A research review of porotic hyperostosis and cribra orbitalia of human skull

ZHAO Dongyue(), LI Haolu   

  1. School of Cultural Heritage, Northwest University, China-Central Asia Belt and Road Joint Laboratory on Human and Environment Research, Key Laboratory of Cultural Heritage Research and Conservation, Ministry of education, Xi’an 710069
  • Received:2022-04-15 Revised:2022-12-12 Online:2023-08-15 Published:2023-08-10


Cribra orbitalia and porotic hyperostosis are two of the most common pathological changes in ancient human bone unearthed from archaeological sites.
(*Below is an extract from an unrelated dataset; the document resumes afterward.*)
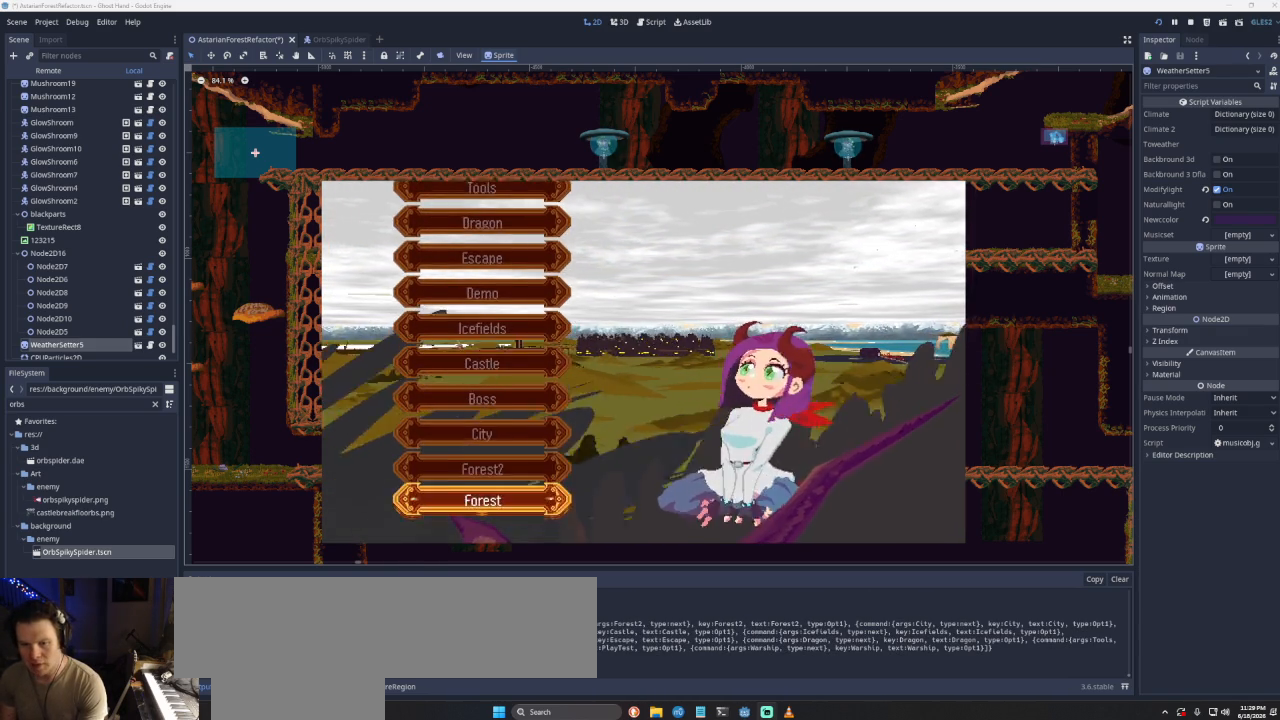
{"buttons": [], "left_stick": "center", "right_stick": "center", "events": [[100, "DPAD_DOWN", "down"], [133, "DPAD_DOWN", "up"], [233, "DPAD_DOWN", "down"], [300, "DPAD_DOWN", "up"], [400, "DPAD_DOWN", "down"], [467, "DPAD_DOWN", "up"]]}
These two traits are manifested as porous cranial lesions in the skull vault and orbital roof accompanied by dipolic thickening and outer table thinning. Over the past century, many scholars have conducted extensive research on these two traits that are related to anemia, scurvy, infectious disease, trauma, malnutrition, cultural behaviors, etc, and can reflect details of people’s diet, way of life, nutritional, health and medical status. Chinese attention to these two traits is relatively late, and there are few published monographs. However, there are many Chinese specimens that provide good research conditions for further extensive research. This paper reviews the discovery and naming, diagnosis and scale, etiology and pathogenesis of cribra orbitalia and porotic hyperostosis, as well as as well as the relationship between these two pathological phenomena.